Citizen journalism comes to ISB
Posted 05/30/2018 10:33AM

International School of Beijing journalism students

By Nick Yates, ISB Communications

International School of Beijing (ISB) students with a passion for storytelling last week hosted a conference that saw seasoned journalists teach the secrets of their craft and Middle and High Schoolers hit the streets for their own version of US documentary show Out of the Blocks.

With the slogan "One hour of radio. One city block. Everybody's story," Out of the Blocks blends grass-roots interviews from the culturally diverse city of Baltimore with original music from producer Wendel Patrick. He attended the ISB Journalism Conference and guided students in a project interviewing local members of the community around ISB on Saturday.

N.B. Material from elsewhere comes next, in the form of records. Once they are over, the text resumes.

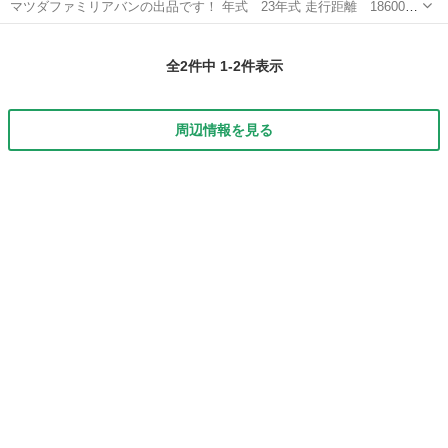
マツダファミリアバンの出品です！ 年式 23年式 走行距離 186000
キロ 車検 6年3月 ４ナンバー 不具合などなく調子はいいです！ 車両
大分
大分市
滝尾駅
ファミリア
ファミリアバン
入れ替えの為出品します！ 内装外装共に比較的綺麗な方だと思いま
全2件中 1-2件表示
す！ 通勤で使用し...
周辺情報を見る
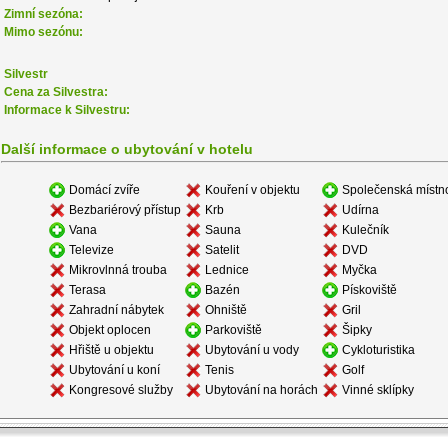
Zimní sezóna:
Mimo sezónu:
Silvestr
Cena za Silvestra:
Informace k Silvestru:
Další informace o ubytování v hotelu
Domácí zvíře
Kouření v objektu
Společenská místn
Bezbariérový přístup
Krb
Udírna
Vana
Sauna
Kulečník
Televize
Satelit
DVD
Mikrovlnná trouba
Lednice
Myčka
Terasa
Bazén
Pískoviště
Zahradní nábytek
Ohniště
Gril
Objekt oplocen
Parkoviště
Šipky
Hřiště u objektu
Ubytování u vody
Cykloturistika
Ubytování u koní
Tenis
Golf
Kongresové služby
Ubytování na horách
Vinné sklípky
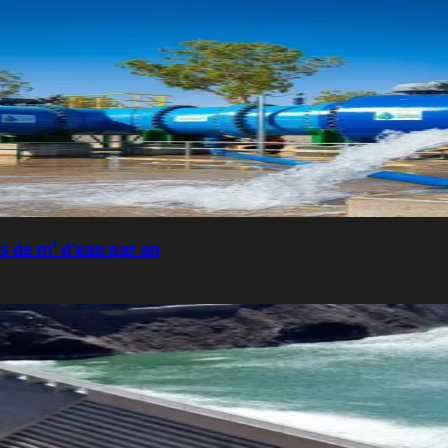
s de m³ d’eau par an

A packed schedule of workshops on campus on Friday included sessions run by Mr. Patrick; National Public Radio Beijing Correspondent Anthony Kuhn (pictured below); and Marcus Ryder, who is Chief International Editor for CGTN in Beijing after a long career at the BBC. They and student broadcasters from the ISB Middle School's Futures Public Radio (FPR) led discussions on a range of topics including sound design, media ethics, editing, and photojournalism. Around 40 students from Seoul Foreign School, and Keystone Academy in Beijing were also invited to the conference.

Marcus Ryder speaking at International School of Beijing

The two days were a practical how-to in reporting and also encouraged students to become more community-minded through service- and project-based learning. The mission of the conference centered on the power of the media to spark empathy and create positive change in our challenging world. It took a number of United Nations Sustainable Development Goals as its guiding principles, including empowerment of women through technology, universal access to information and communications technology, and encouraging effective partnerships.

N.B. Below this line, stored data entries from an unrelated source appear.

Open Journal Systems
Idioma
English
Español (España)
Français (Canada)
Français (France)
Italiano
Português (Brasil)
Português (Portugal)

The conference was coordinated by FPR mentors Steve Sostak and Aaron Moniz. "The greatest thing was watching the students deliver their keynotes," said Mr. Sostak. "They were really heartfelt. The students helped set the mission for the event, set up the website, the supporting podcast. They cared about this because they built it."

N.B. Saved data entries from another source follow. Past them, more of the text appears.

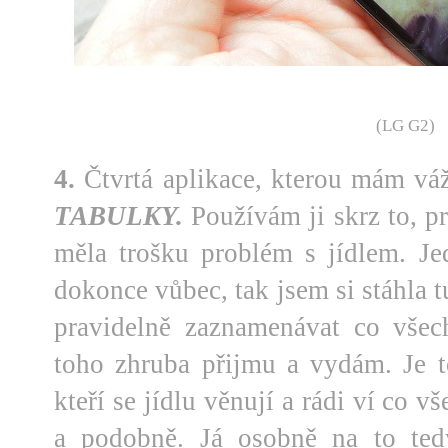
(LG G2)
4.
Čtvrtá aplikace, kterou mám vá
TABULKY.
Používám ji skrz to, p
měla trošku problém s jídlem. J
dokonce vůbec, tak jsem si stáhla t
pravidelně zaznamenávat co všec
toho zhruba přijmu a vydám. Je to 
kteří se jídlu věnují a rádi ví co vš
a podobně. Já osobně na to ted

Highlighting the importance of media literacy in education, he added, "The workshops were incredibly well received. The schools that attended were so impressed that this event was mostly student driven. Through FPR, there was no fear about putting students in the driving seat. We're very keen as teachers to let students share their knowledge. Isn't that why we're here?"

Wendel Patrick agreed. He said, "The fact that so many elements of the conference were planned and executed by students is extremely impressive, and the level of engagement and willingness of the students to experiment, to be open, and to try new things was both evident and commendable. I hope that students gained valuable knowledge in regard to the universal art of storytelling, and that their lasting memories of the conference will be both positive and powerful."


ISB students explain their Out of the Blocks project

"I found a lot of the students had a really strong moral compass and were able to think through some difficult ethical dilemmas that many adults struggle with," said Marcus Ryder. "They all understood basic principles of the right to privacy and were able to apply it when we discussed difficult journalistic issues such as secret filming. I just wish every journalist I worked with was as thoughtful and intelligent as some of the students I met."